### Extract provided ###

The Institute for Research on Gambling Disorders this week announced significant changes in its competitive research grants program. These modifications, the product of a recent review of the grants program by the Institute’s Scientific Advisory Board, will offer twice as many grants, provide new opportunities for researchers beginning to explore gambling disorders and enhance the quality of research funded by the Institute—while increasing the number of investigators working in the field. (Details about our new grant categories and funding priorities can be found in the Project Grants section.)

In addition to these developments, the Institute is focused on improving its review of grant applications by following the recent recommendations from the National Institutes of Health (NIH), the primary federal agency for conducting and supporting medical research in the United States. These recommendations are discussed in the “Enhancing Peer Review” report, released in March 2008, which describes NIH’s self-study of its peer review procedures.

### Entries provided ###

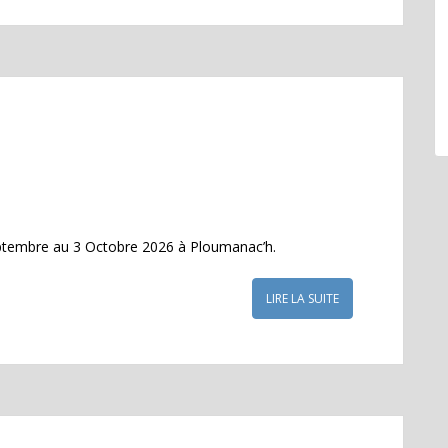
eptembre au 3 Octobre 2026 à Ploumanac’h.
LIRE LA SUITE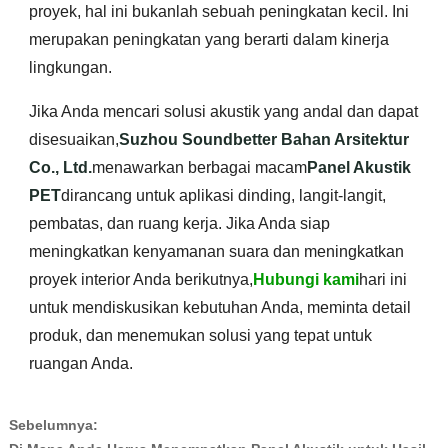
proyek, hal ini bukanlah sebuah peningkatan kecil. Ini
merupakan peningkatan yang berarti dalam kinerja
lingkungan.
Jika Anda mencari solusi akustik yang andal dan dapat
disesuaikan,
Suzhou Soundbetter Bahan Arsitektur
Co., Ltd.
menawarkan berbagai macam
Panel Akustik
PET
dirancang untuk aplikasi dinding, langit-langit,
pembatas, dan ruang kerja. Jika Anda siap
meningkatkan kenyamanan suara dan meningkatkan
proyek interior Anda berikutnya,
Hubungi kami
hari ini
untuk mendiskusikan kebutuhan Anda, meminta detail
produk, dan menemukan solusi yang tepat untuk
ruangan Anda.
Sebelumnya:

###

(Exercises):
A. From the announcement about the gambling-disorders research grants, output the passage that begins at the words "The Institute for" and stops after the words "the Project Grants section.)". Copy it exactly.
B. Continue the announcement about the gambling-disorders research grants after its last sentence.

(Responses in order):
A.
The Institute for Research on Gambling Disorders this week announced significant changes in its competitive research grants program. These modifications, the product of a recent review of the grants program by the Institute’s Scientific Advisory Board, will offer twice as many grants, provide new opportunities for researchers beginning to explore gambling disorders and enhance the quality of research funded by the Institute—while increasing the number of investigators working in the field. (Details about our new grant categories and funding priorities can be found in the Project Grants section.)

B.
Peer review, the process of subjecting scientific or scholarly work to the scrutiny of fellow experts in the field, has been the cornerstone of NCRG-funded grant programs since their 1997 inception. All grant applications submitted to the Institute, the independent program of the NCRG charged with administering the research grant programs, are evaluated by researchers who are experts in the field of addictive behaviors. Rigorous review ensures that scientific merit solely determines the basis upon which the projects receive support. Peer review also ensures that a firewall exists between NCRG funders (the gaming industry), and the investigators.

Our goals are for the Institute’s peer review system to be rigorous, fair, efficient and effective. For example, we have adopted the NIH’s revised rating system, which provides peer reviewers with the opportunity to grade applications on a broader scale so that clearer distinctions can be made between different research proposals. As the NIH report observes, “The most reliable, consistent rating system is one that reflects reviewers’ abilities to discriminate” (National Institutes of Health, 2008).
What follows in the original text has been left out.